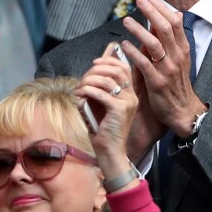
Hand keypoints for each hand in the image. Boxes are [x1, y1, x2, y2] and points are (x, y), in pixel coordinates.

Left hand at [74, 43, 137, 179]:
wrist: (110, 151)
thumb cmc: (103, 131)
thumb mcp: (101, 106)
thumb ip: (99, 90)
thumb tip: (89, 75)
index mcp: (130, 94)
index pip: (124, 67)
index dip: (109, 60)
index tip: (94, 62)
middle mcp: (132, 96)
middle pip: (116, 70)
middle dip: (96, 69)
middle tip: (83, 78)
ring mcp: (127, 102)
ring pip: (107, 80)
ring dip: (89, 80)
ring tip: (79, 88)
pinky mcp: (119, 110)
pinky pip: (101, 93)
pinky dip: (87, 91)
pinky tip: (80, 95)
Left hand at [121, 0, 207, 140]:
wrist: (182, 110)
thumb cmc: (177, 84)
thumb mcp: (179, 60)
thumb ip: (172, 40)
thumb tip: (169, 17)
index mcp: (183, 50)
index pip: (175, 23)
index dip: (163, 9)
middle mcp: (177, 57)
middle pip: (166, 28)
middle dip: (152, 13)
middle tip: (139, 1)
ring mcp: (167, 70)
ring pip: (154, 44)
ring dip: (139, 31)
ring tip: (126, 20)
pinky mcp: (157, 82)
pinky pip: (144, 64)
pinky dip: (133, 53)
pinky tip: (124, 45)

***

## REQUIRED WORK
Copy the lines from the one with "index mcp: (183, 50)" through the last line of the material above, exactly as they are and with no others.

## TASK RESULT
index mcp: (183, 50)
index pip: (175, 23)
index dip: (163, 9)
middle mcp: (177, 57)
middle pip: (166, 28)
middle dip: (152, 13)
middle tip: (139, 1)
ring mcp: (167, 70)
ring pip: (154, 44)
ring dip: (139, 31)
ring tip: (126, 20)
pinky mcp: (157, 82)
pinky pip: (144, 64)
pinky dip: (133, 53)
pinky tip: (124, 45)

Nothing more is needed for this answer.